After several attempts at building and launching my own products, for my 24th birthday I decided I was going to launch something, finished or not, and I was going to try to get people to use it.
I had this idea of a web app that lets me browse music livestreams from youtube and quickly change or find new ones so I built: worktunes.co
And to my surprise in an afternoon I had something "usable".
Here's what I learned:
1. Cut down on features.
I decided to get the minimum thing that would let users do what I want, listen to cool music while they work.
Since I thought that people would want to use it while they work from their computers I didn't bother making it look good on the phone (It's on the roadmap).
I want it to do so many things:
- let users add to favorites the stations they like the most.
- let users share stations (right now there's no router configuration so everything is in one place)
- let users upload their own links to livestreams to share
- Give likes to stations, show how many people are using them
But that doesn't matter, first you launch something.
2. Tech stack doesn't really matter.
At first I was thinking of learning Next but I wanted it done in a day so I went with what I already knew.
- Vuejs
- Firebase
- Netlify.
3. If you don't let people use it you don't really know what you have to do next
I mean you "kinda" know what to do next, you can do whatever you want. But that's not really what could make your product grow, you don't really know what could make your product grow until you have your first users and they like it and they want to give you feedback. Letting people use the product as soon as possible was the best decision.
4. Share with the community
I realize now that the best way to grow as a developer and grow the products that I like (whether they are made by me or not) is sharing what I learn and what I do with the community. I don't really have a following on twitter so I can't get 100 users per day just by sending a tweet but maybe I could help 100 people and they would find my product and enjoy it.

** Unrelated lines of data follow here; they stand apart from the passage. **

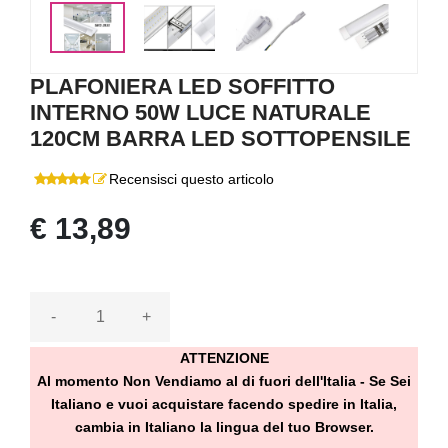
<
>
PLAFONIERA LED SOFFITTO
INTERNO 50W LUCE NATURALE
120CM BARRA LED SOTTOPENSILE
Recensisci questo articolo
€ 13,89
-
+
ATTENZIONE
Al momento Non Vendiamo al di fuori dell'Italia - Se Sei
Italiano e vuoi acquistare facendo spedire in Italia,
cambia in Italiano la lingua del tuo Browser.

5. Monetization will come later
Monetization is probably what slowed me down the most with my previous attempts at launching apps. I would get caught up in the business side and never get out until I'm too tired and don't want to work on it anymore. I don't really care about monetization for worktunes. If I come up with a way to monetize it later when more people are using it, great, if not, I will build something else.
Anyway those are my thoughts. I wanted to write them down to see clearly the things I have learned this past 24h so I thought I'd share them here.